### ASSIGNMENT A
Reproduce the stretch of the Ukraine aid article from "The aid package" through "happen in Washington.", replacing "Senate" with "upper chamber".
### ASSIGNMENT B
Extend the Ukraine aid article by writing what follows its last sentence.

### STUDY TEXT
Bogdan Prokopovych also teaches at the Isenberg school at UMass, but his parents live in Eastern Ukraine. While not directly in the fighting area, they are too close for his comfort.
“I am very disappointed with the political establishment that Ukraine needs so much ammunition. We are always three steps behind,” he said. “We had asked for artillery shells and tanks, and eventually they arrived, but they arrived late.”
“There has always been a fear of escalation — and it just happened,” Prokopovych said.
Even as supporters of Ukrainian independence call for more aid to the fight in Eastern Europe, House Republicans continue to stall a multi-billion-dollar package of military aid to Ukraine and Israel at the behest of former President Donald J. Trump.
House Speaker Mike Johnson told fellow Republicans in a meeting Saturday he will not be rushed into passing the $95.3 billion package.
“The Republican-led House will not be jammed or forced into passing a foreign aid bill,” Johnson said at a press conference.
The aid package originated in the Senate and was passed overwhelmingly in a bipartisan vote. But that does not play into the House plans for the bill. Propokovych said he is pessimistic about what will happen in Washington.
“We are already seeing evidence of brutalities and a complete disregard for human rights by the Russians,” he said.
“Whether or not it will move the needle in the United States I am very doubtful,” Propokovych said. “When the war started a lot of us had hopes that Russian society would (intervene) because there would be so many victims. But given the number of victims at this point, given what everybody knows about the fighting, there is still nothing coming from Russia. No protests.”

Joint position lists:

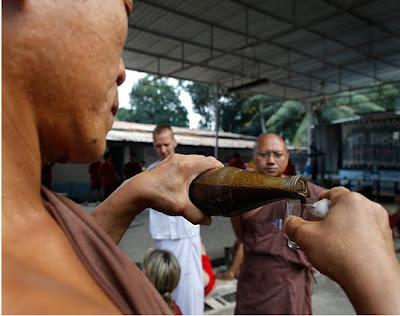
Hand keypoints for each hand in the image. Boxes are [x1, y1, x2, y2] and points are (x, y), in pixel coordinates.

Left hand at [135, 154, 223, 224]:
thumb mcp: (180, 208)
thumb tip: (208, 221)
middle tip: (217, 181)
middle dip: (212, 169)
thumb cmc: (158, 196)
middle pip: (204, 159)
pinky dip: (191, 167)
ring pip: (194, 159)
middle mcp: (181, 159)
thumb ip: (197, 215)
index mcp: (187, 166)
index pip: (211, 161)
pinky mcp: (167, 162)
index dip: (221, 168)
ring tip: (205, 180)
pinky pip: (185, 161)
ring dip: (201, 167)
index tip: (225, 177)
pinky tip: (190, 178)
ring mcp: (173, 159)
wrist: (136, 191)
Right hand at [285, 187, 399, 313]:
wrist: (370, 281)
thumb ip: (293, 225)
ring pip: (356, 221)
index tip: (313, 211)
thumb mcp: (306, 237)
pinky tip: (346, 255)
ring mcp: (380, 224)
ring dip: (343, 230)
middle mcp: (369, 208)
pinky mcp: (386, 240)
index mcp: (350, 200)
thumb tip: (290, 222)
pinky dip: (355, 240)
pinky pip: (366, 234)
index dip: (319, 202)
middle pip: (344, 207)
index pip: (332, 192)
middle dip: (330, 218)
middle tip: (319, 232)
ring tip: (332, 247)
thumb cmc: (341, 255)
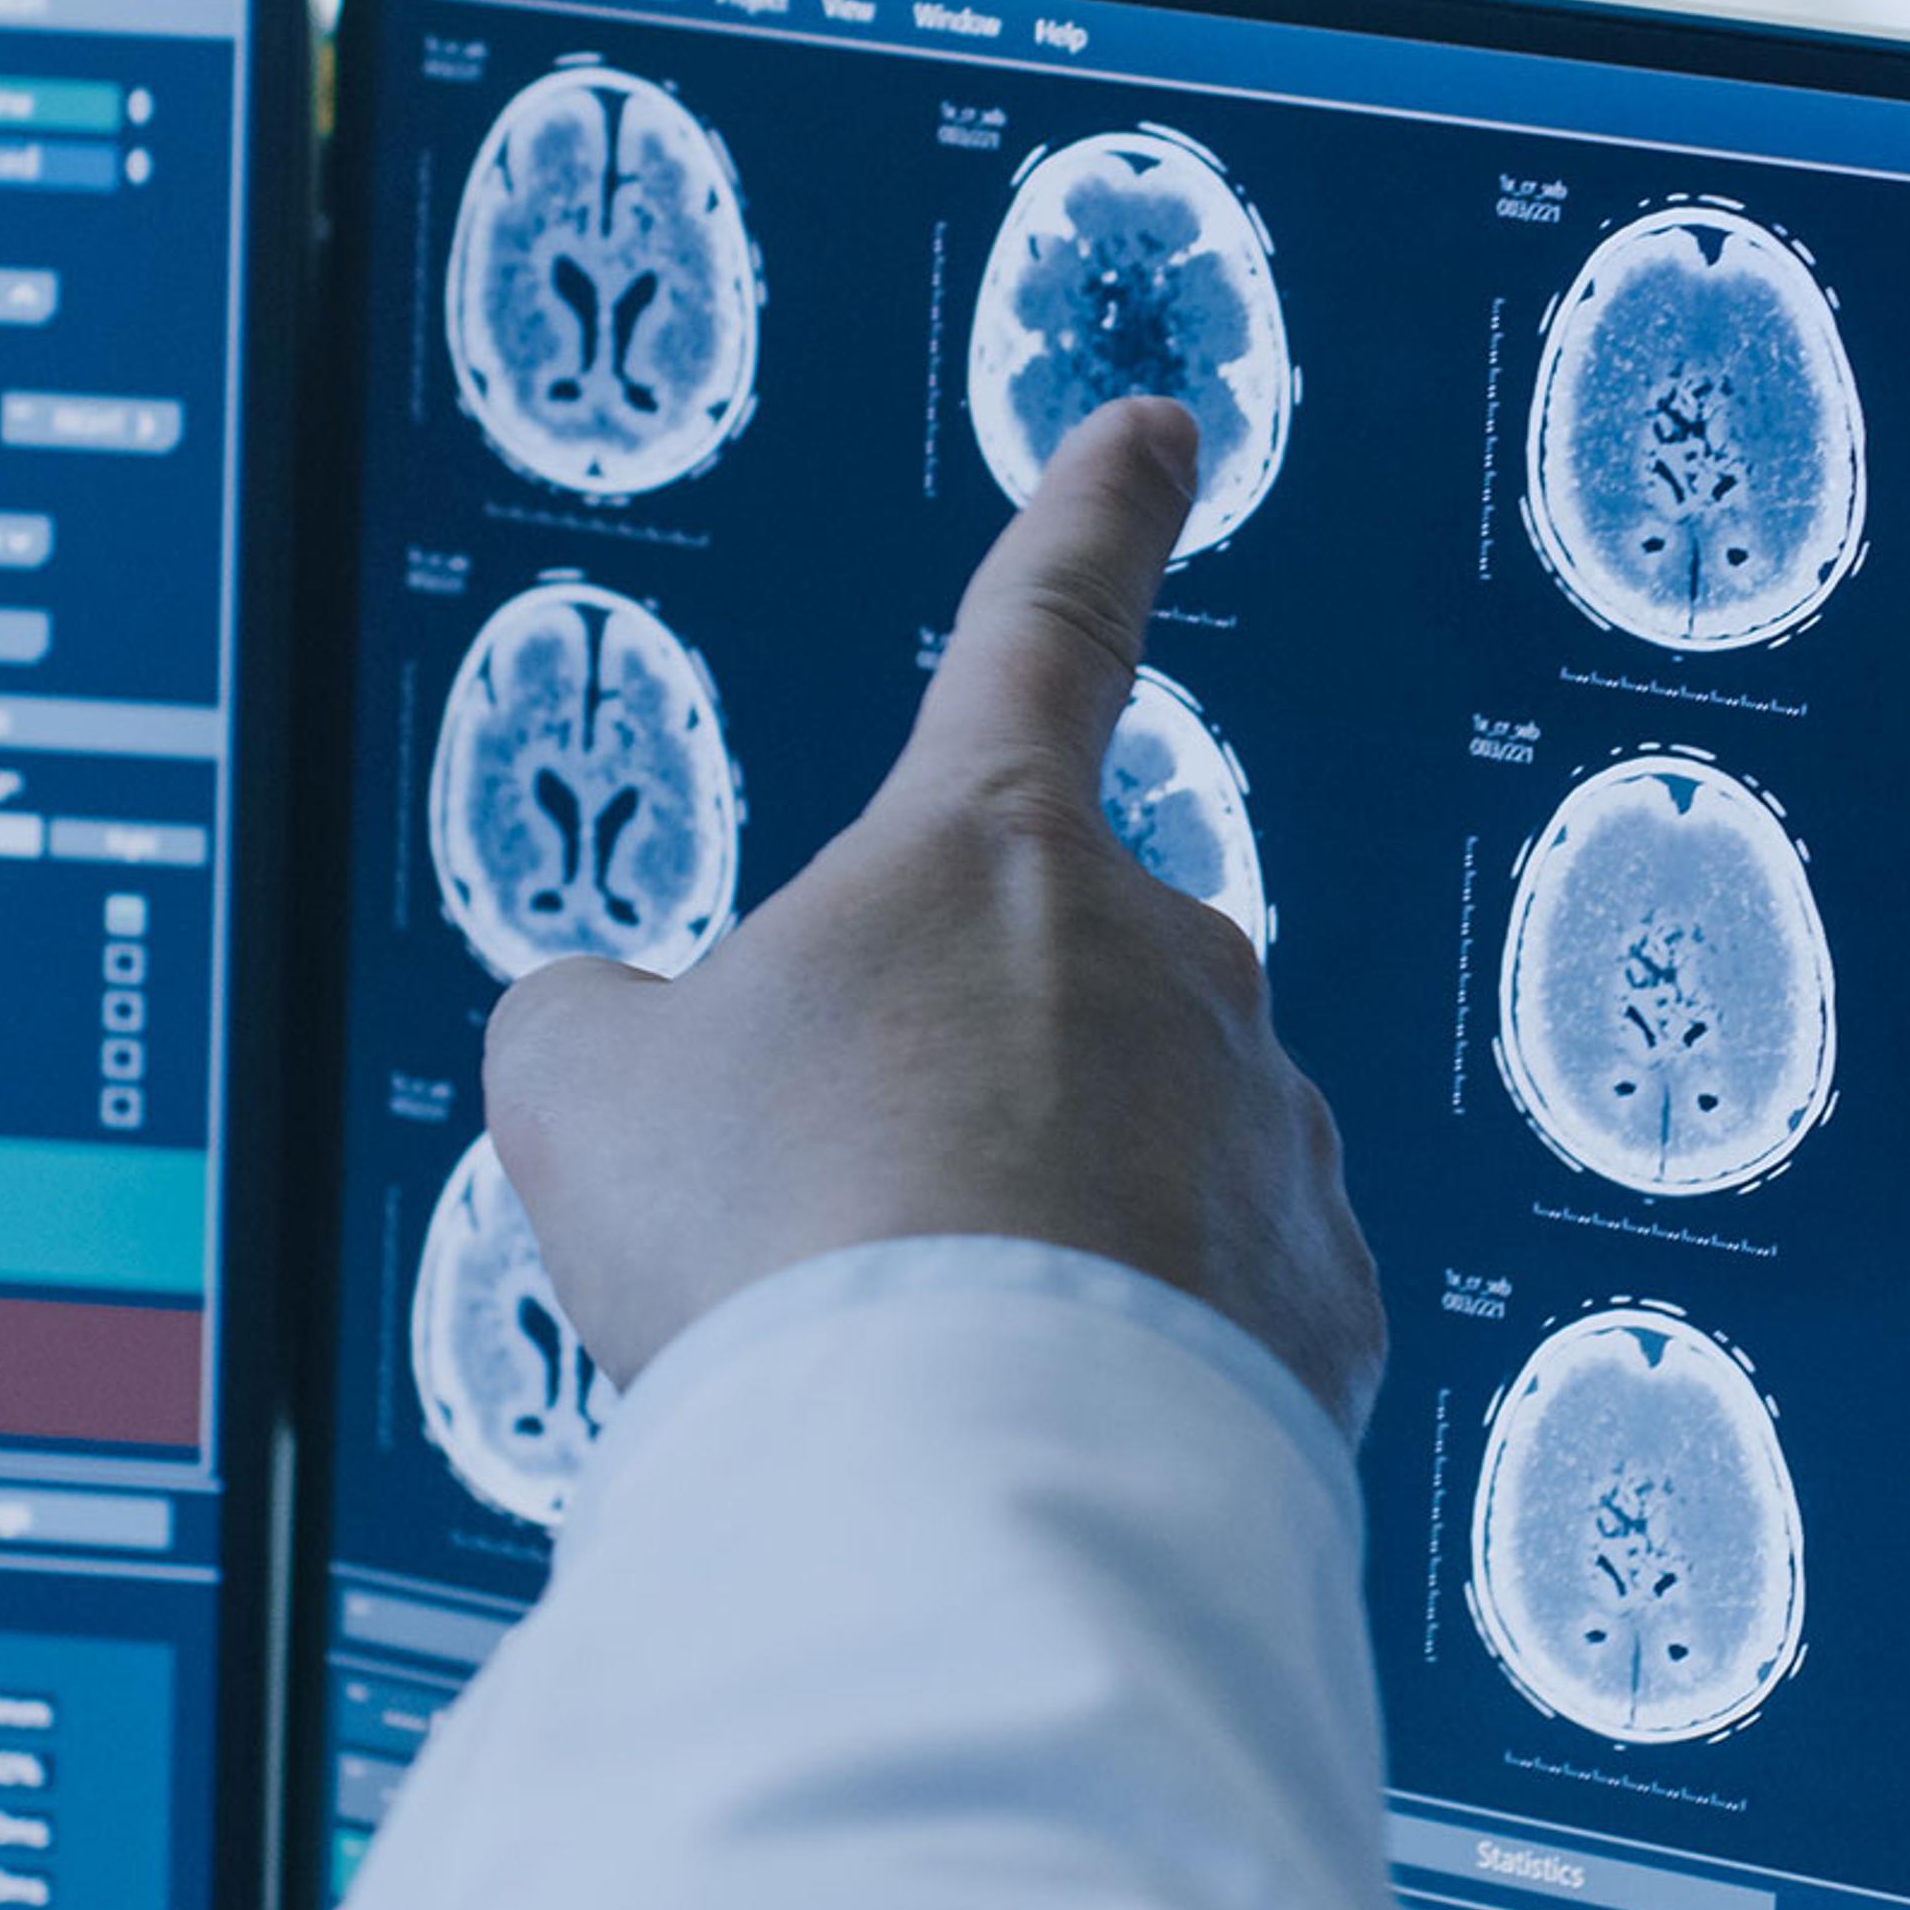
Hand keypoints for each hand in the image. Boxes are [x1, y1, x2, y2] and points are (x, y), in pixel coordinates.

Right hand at [483, 397, 1384, 1437]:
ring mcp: (1268, 1127)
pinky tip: (1027, 1422)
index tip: (1158, 428)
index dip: (1094, 519)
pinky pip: (1210, 1303)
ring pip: (1132, 1156)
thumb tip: (625, 1043)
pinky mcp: (1324, 1303)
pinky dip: (1123, 1355)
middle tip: (833, 1230)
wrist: (955, 1481)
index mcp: (989, 847)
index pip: (1045, 627)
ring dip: (1031, 1233)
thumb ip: (597, 1025)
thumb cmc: (769, 1244)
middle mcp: (1170, 957)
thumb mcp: (584, 1092)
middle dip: (947, 1087)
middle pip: (1041, 988)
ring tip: (917, 1357)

### ANSWER SPACE A
The aid package originated in the upper chamber and was passed overwhelmingly in a bipartisan vote. But that does not play into the House plans for the bill. Propokovych said he is pessimistic about what will happen in Washington.

### ANSWER SPACE B
Vladimir Putin’s rule over Russia is perhaps the cause of the Russian people’s lack of opposition to the war, Propokovych said. When the war started in 2022, there were some protests, but they were met with brutality by Putin’s forces.
Protests over the death of opposition leader Alexei Navalny, who was jailed in a penal colony in the Arctic region, brought additional arrests, according to news reports.
“I feel very badly for the loss of life (of) probably the only opposition leader that Russia seemed to have who had some real prominence. (But like his death) unless we give Ukraine the military aid it, too, will be drowned out in the next news cycle,” Propokovych said.
Navalny died Friday week while serving a 19-year sentence in a Russian work camp. Authorities said he went for a walk and on return collapsed and died. He was 47 years old.
In a 2022 documentary, “Navalny,” he left a video statement to the Russian people in the event of his death. In it, he said, “You are not allowed to give up.”
He said his death would have meaning. “If they decide to kill me then we are incredibly strong. The only thing necessary for the triumph of evil is for the good people to do nothing. So, don’t be inactive,” Navalny said. “You are not allowed to give up. We need to utilize this power to not give up, to remember we are a huge power that is being oppressed by these bad dudes.”
At the same Munich Conference Zelenskyy attended, Navalny’s wife, Yulia Navalnaya, told assembled leaders: “I want Putin, his entourage, Putin’s friends and his government to know they will be held responsible for what they have done to our country, my family and my husband. That day will come very soon.”
Nagurney, the UMass professor, said Navalny may have had an impact on the war in Ukraine had he lived. His father was Ukrainian and his mother was Russian. As a child, he spent time in Ukraine with his grandparents and his death is a loss to Ukrainians due to his opposition to Putin, she said.
“Maybe this will result in an uprising. It seems that in other countries there is more action,” she said. “A greater number of demonstrations. Even in Hungary against (President Viktor) Orbon. Some people have reached their limits in terms of atrocities and murders and killing, complete inhumane treatment of fellow citizens.”